UMICH researchers remotely pick locks of Samsung SmartThing connected home systems

UMICH researchers remotely unlocked doors after hacking into connected home systems
UMICH researchers remotely unlocked doors after hacking into connected home systems

Cyber-security researchers at the University of Michigan have developed a series of attacks that allow them to hack into Samsung SmartThing connected home systems and remotely unlock doors.

One of the researchers, PhD candidate Earlence Fernandes, told SCMagazine.com via email that an incorrect OAuth implementation in an Android remote control app made the attacks possible.

One attack used a malicious application placed on a phone to eavesdrop on a potential victim when he sets a new PIN code for a door lock, according to a video that Fernandes's team posted to YouTube on May 2.

Once the new code has been set, the attacker will receive a text message containing the new PIN that will allow them to unlock the door, researchers said in the video.

Another attack requires that researchers exploit vulnerabilities in the existing SmartApp, which controls the Samsung SmartThing connected home systems, by sending a message to the SmartApp from a separate computer that will enable them to program their own PIN codes for the door lock, the researchers said.

Fernandes explained that over-privilege was the core root of all the attacks.

“When this is combined – as we showed in our work – with other more common issue like use of unsanitised strings over HTTP, improper OAuth implementation, [and] users falling for phishing attacks, the over-privilege flaws become much more dangerous because they can be exploited using malware, or even remotely at that point,” Fernandes said.

Developers should limit app privileges to those that need them to carry out their assigned tasks, Fernandes said, adding other problems could be solved by using secure development practices and following established security practices.

The vulnerabilities were disclosed to SmartThings in December 2015 and as of April 29, 2016 these have not been fixed, Fernandes said. However, he noted Samsung has already improved its documentation and has made changes to look over its app review process.

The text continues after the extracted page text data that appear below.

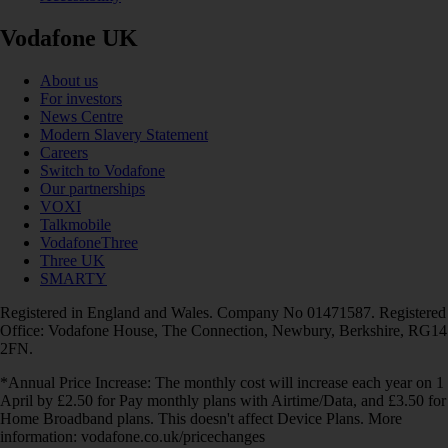
Vodafone UK
About us
For investors
News Centre
Modern Slavery Statement
Careers
Switch to Vodafone
Our partnerships
VOXI
Talkmobile
VodafoneThree
Three UK
SMARTY
Registered in England and Wales. Company No 01471587. Registered
Office: Vodafone House, The Connection, Newbury, Berkshire, RG14
2FN.
*Annual Price Increase: The monthly cost will increase each year on 1
April by £2.50 for Pay monthly plans with Airtime/Data, and £3.50 for
Home Broadband plans. This doesn't affect Device Plans. More
information: vodafone.co.uk/pricechanges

Smart Things CEO and Founder Alex Hawkinson said in an emailed statement to SCMagazine.com that his company is fully aware of the vulnerability and is continuing to secure the platform.

“The potential vulnerabilities disclosed in the report are primarily dependent on two scenarios – the installation of a malicious SmartApp or the failure of third party developers to follow SmartThings guidelines on how to keep their code secure,” Hawkinson said.   

He added that the malicious SmartApps have not and would not impact customers because of the company's review process that wouldn't approve the malicious apps for publication.

Tripwire senior security researcher Craig Young, who studied similar vulnerabilities in Samsung and other connected home systems, speculated to SCMagazine.com that the vulnerability most likely exists within the SmartThing ecosystem.

“It doesn't sound like the flaws exist in the Samsung code or the SmartThing code,” but more like an issue with one of the outside developers, Young said.

Samsung is probably waiting on an outside developer, which may be a small business or even a single individual, to patch the vulnerable code, he said, and doesn't want to disrupt its end-users service while they wait.